> _EXERCISE DESCRIPTION_: Retype every line of the records below word for word, leaving out the pictures.

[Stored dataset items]
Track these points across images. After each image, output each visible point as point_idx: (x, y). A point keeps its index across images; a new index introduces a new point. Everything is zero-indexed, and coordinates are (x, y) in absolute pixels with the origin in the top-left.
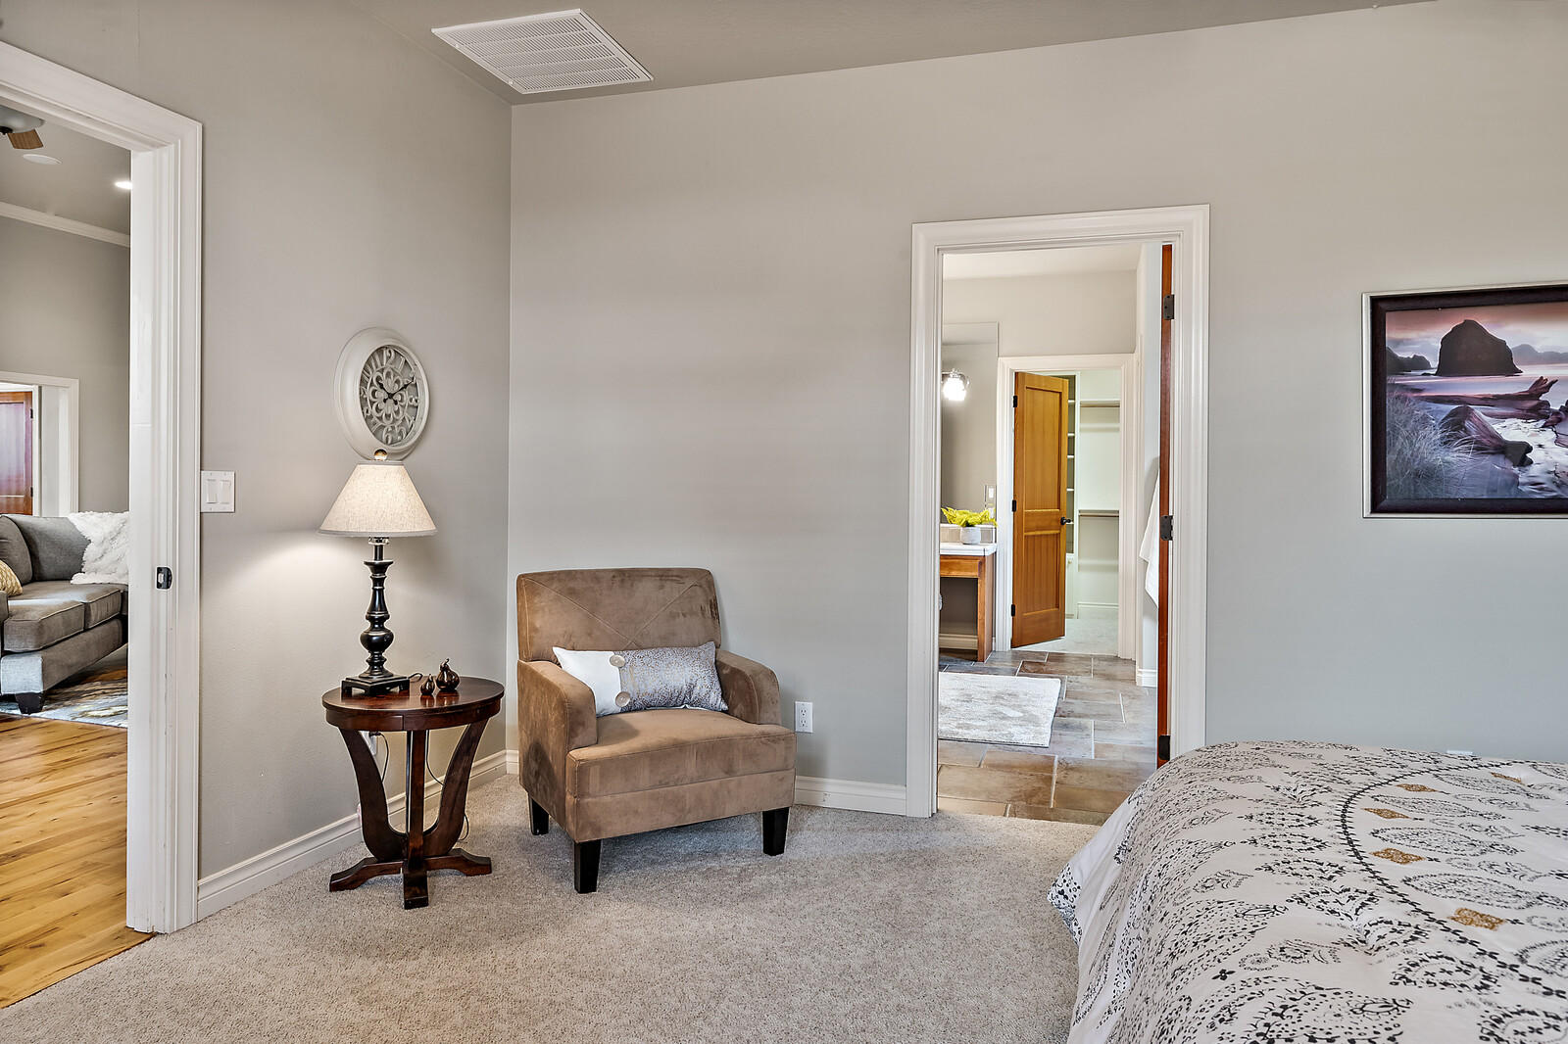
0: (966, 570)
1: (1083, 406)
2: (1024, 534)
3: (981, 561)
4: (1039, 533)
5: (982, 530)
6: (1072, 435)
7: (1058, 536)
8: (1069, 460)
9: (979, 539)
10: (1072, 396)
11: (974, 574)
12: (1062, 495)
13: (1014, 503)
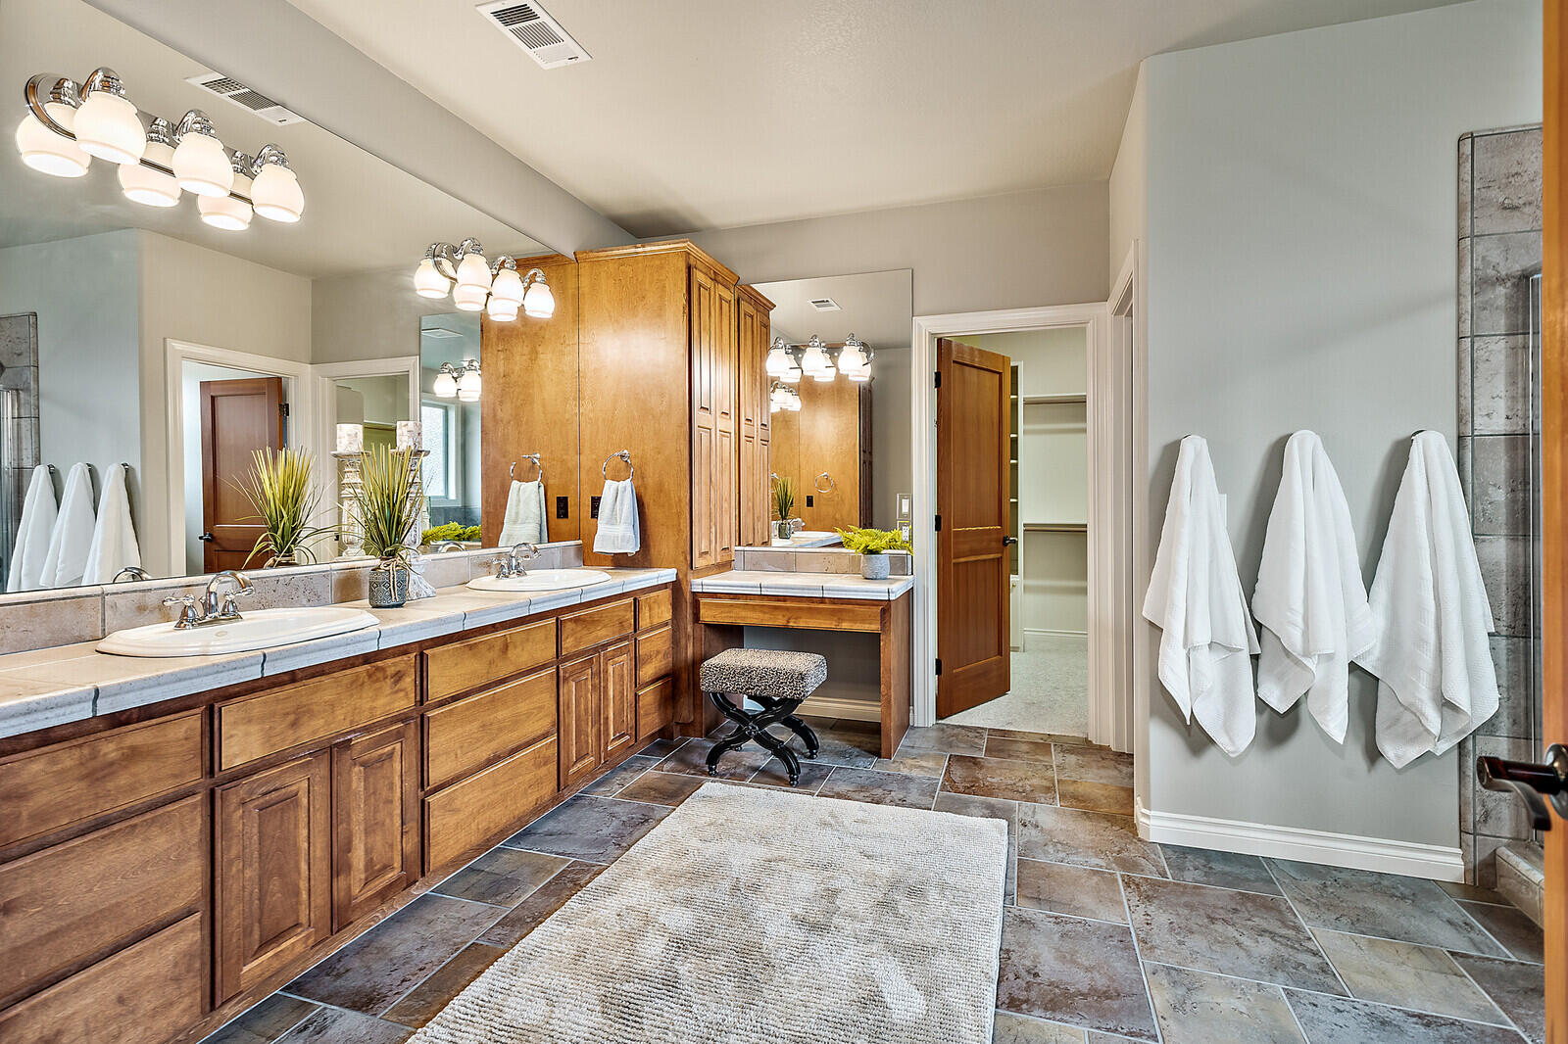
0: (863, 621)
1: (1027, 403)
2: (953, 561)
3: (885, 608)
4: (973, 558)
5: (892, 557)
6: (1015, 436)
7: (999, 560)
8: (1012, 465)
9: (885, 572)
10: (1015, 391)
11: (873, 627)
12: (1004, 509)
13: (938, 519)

> _WRITTEN SOLUTION_:
Track these points across images. After each image, output each visible point as point_idx: (x, y). A point keeps its index across images; a new index introduces a new point. Everything is zero-indexed, and coordinates are (x, y) in absolute pixels with the origin in the top-left.
0: (966, 570)
1: (1083, 406)
2: (1024, 534)
3: (981, 561)
4: (1039, 533)
5: (982, 530)
6: (1072, 435)
7: (1058, 536)
8: (1069, 460)
9: (979, 539)
10: (1072, 396)
11: (974, 574)
12: (1062, 495)
13: (1014, 503)
0: (863, 621)
1: (1027, 403)
2: (953, 561)
3: (885, 608)
4: (973, 558)
5: (892, 557)
6: (1015, 436)
7: (999, 560)
8: (1012, 465)
9: (885, 572)
10: (1015, 391)
11: (873, 627)
12: (1004, 509)
13: (938, 519)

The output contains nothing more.